──────── DOCUMENT SECTION ────────

At the XP Days Benelux 2014 conference Kris presented the multi-level feedback cycle. InfoQ interviewed him about feedback cycles in Scrum, the importance of doing the full PDCA cycle, deploying feedback in dealing with business requirements and the benefits that that teams can get get from feedback in retrospectives.

InfoQ: Can you explain what you mean with feedback cycles in Scrum?

Kris: Feedback cycles in Scrum, or any other empirical process, are short recurring periods of time in which a limited amount of work/information is processed. At the end of each cycle, we stop working and allow ourselves to inspect our work and improve our process for the next cycle. A typical example of a feedback cycle is Deming's quality cycle: Plan-Do-Check-Act (PDCA).

InfoQ: What makes these cycles so important?

Kris: Feedback cycles are at the heart of empirical processes. Empirical processes are opposed to defined processes by the premise that complex projects, such as an IT project, require continuous adaptation based on new learnings of what we do every day. Complex projects are highly unpredictable and thus require a process that embraces this unpredictability.

────────

INSTRUCTIONS FOR THE TASK ▸ Please list the steps of Deming's quality cycle as the interview on feedback cycles names them.

──────── MATERIAL SHOWN ────────

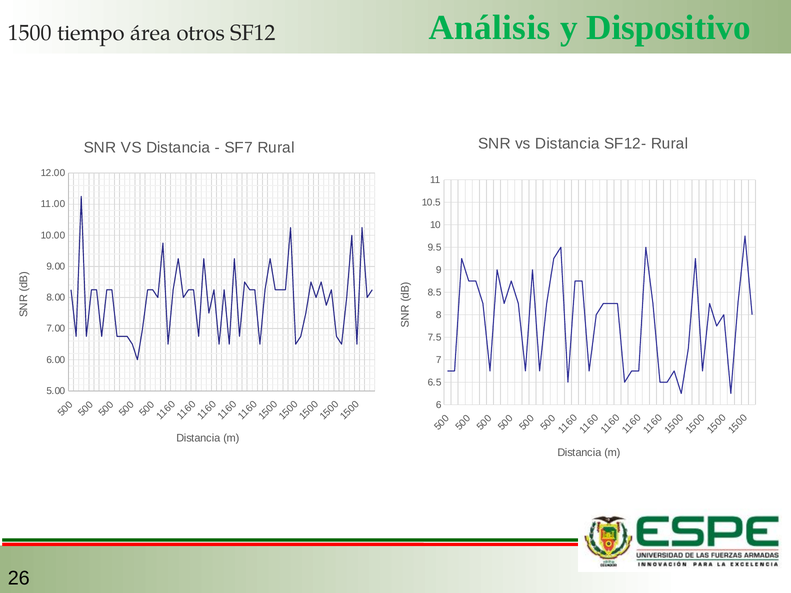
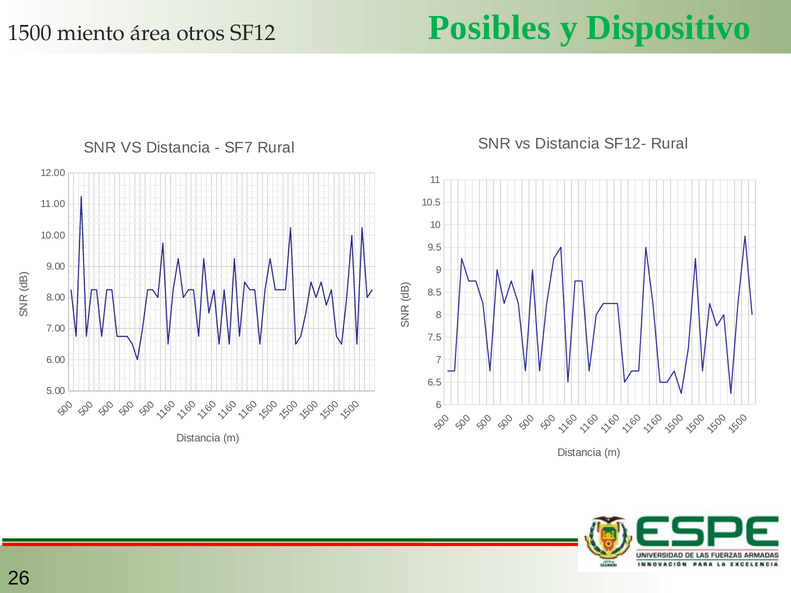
Análisis: Análisis -> Posibles
tiempo: tiempo -> miento
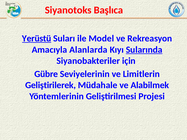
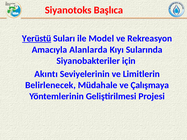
Sularında underline: present -> none
Gübre: Gübre -> Akıntı
Geliştirilerek: Geliştirilerek -> Belirlenecek
Alabilmek: Alabilmek -> Çalışmaya
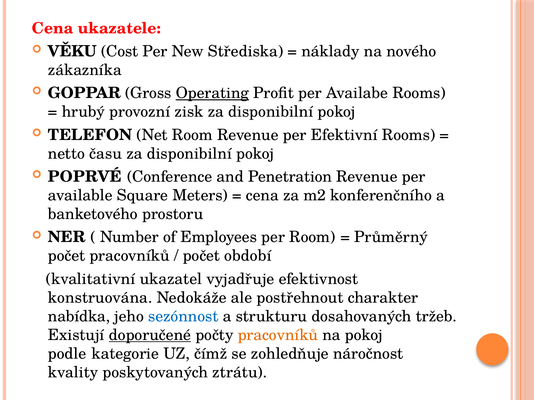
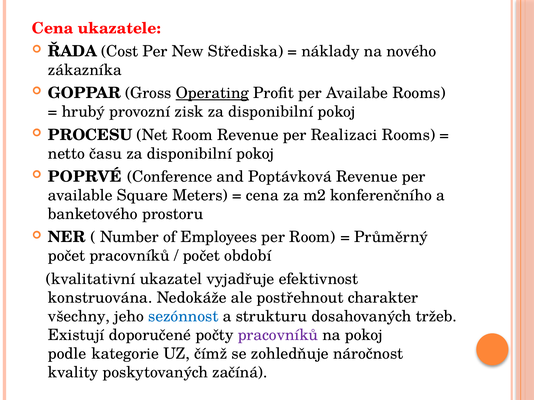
VĚKU: VĚKU -> ŘADA
TELEFON: TELEFON -> PROCESU
Efektivní: Efektivní -> Realizaci
Penetration: Penetration -> Poptávková
nabídka: nabídka -> všechny
doporučené underline: present -> none
pracovníků at (278, 335) colour: orange -> purple
ztrátu: ztrátu -> začíná
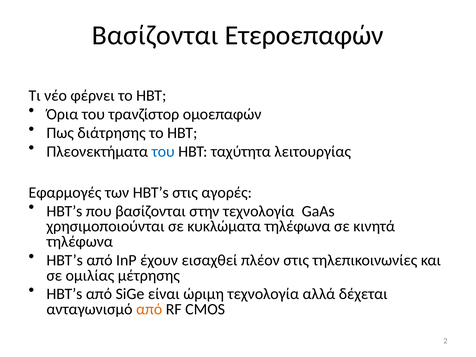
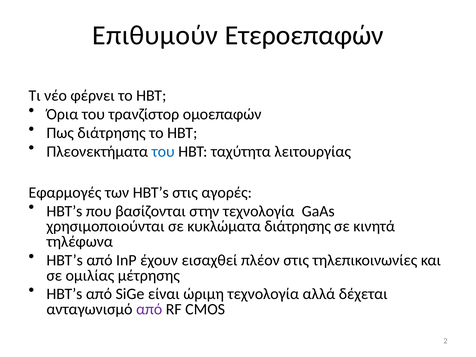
Βασίζονται at (155, 35): Βασίζονται -> Επιθυμούν
κυκλώματα τηλέφωνα: τηλέφωνα -> διάτρησης
από at (149, 309) colour: orange -> purple
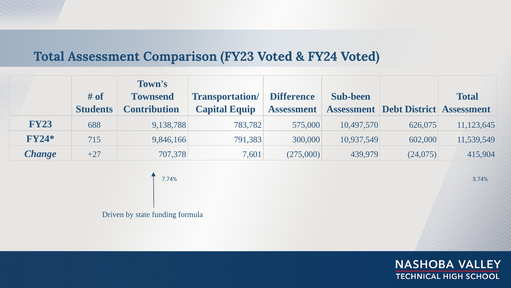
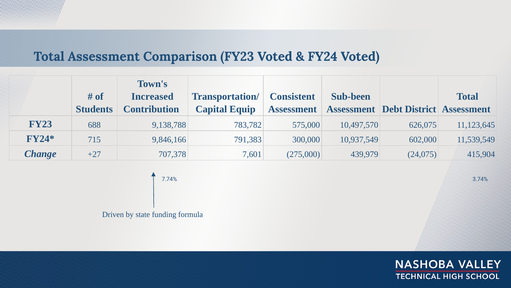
Townsend: Townsend -> Increased
Difference: Difference -> Consistent
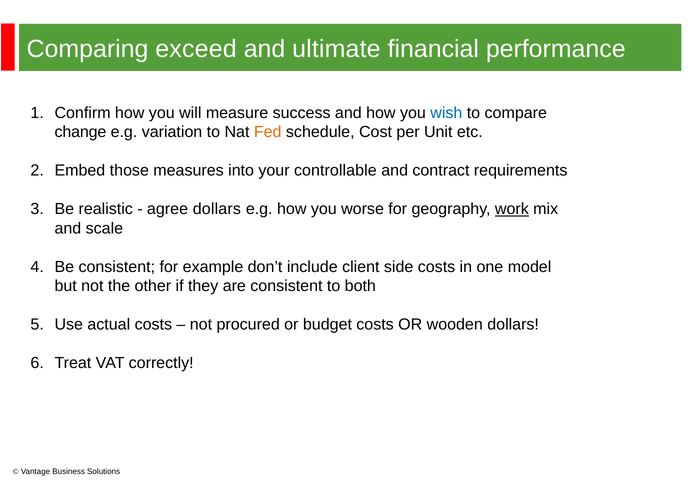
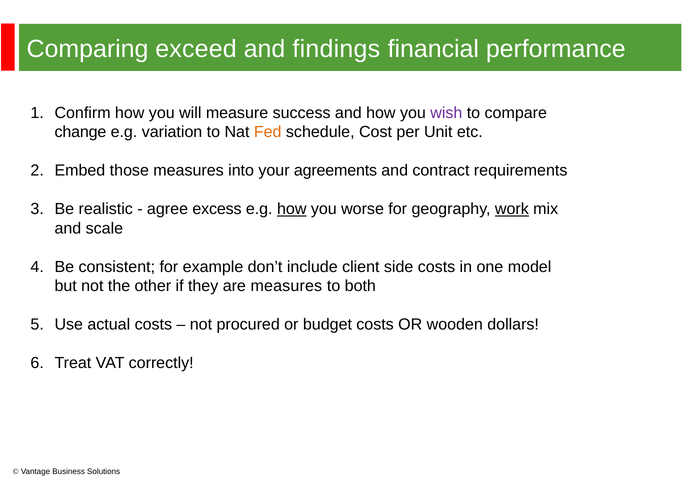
ultimate: ultimate -> findings
wish colour: blue -> purple
controllable: controllable -> agreements
agree dollars: dollars -> excess
how at (292, 209) underline: none -> present
are consistent: consistent -> measures
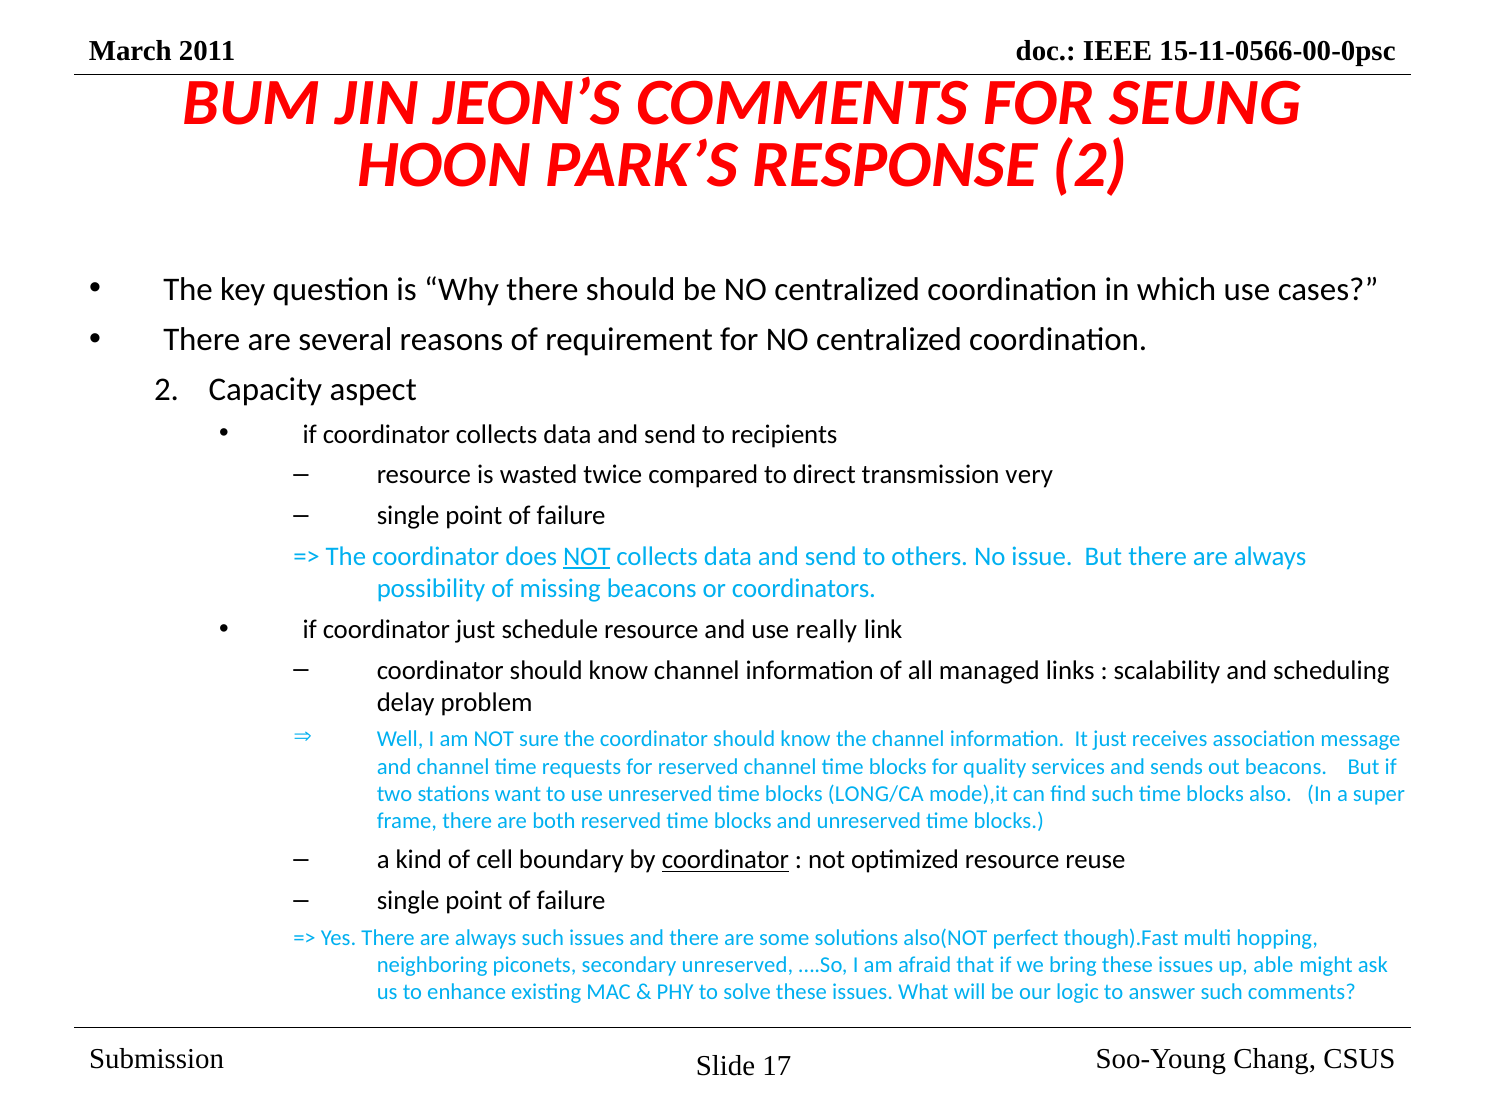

────────

EXPECTED ANSWER ▸ Plan, Do, Check, Act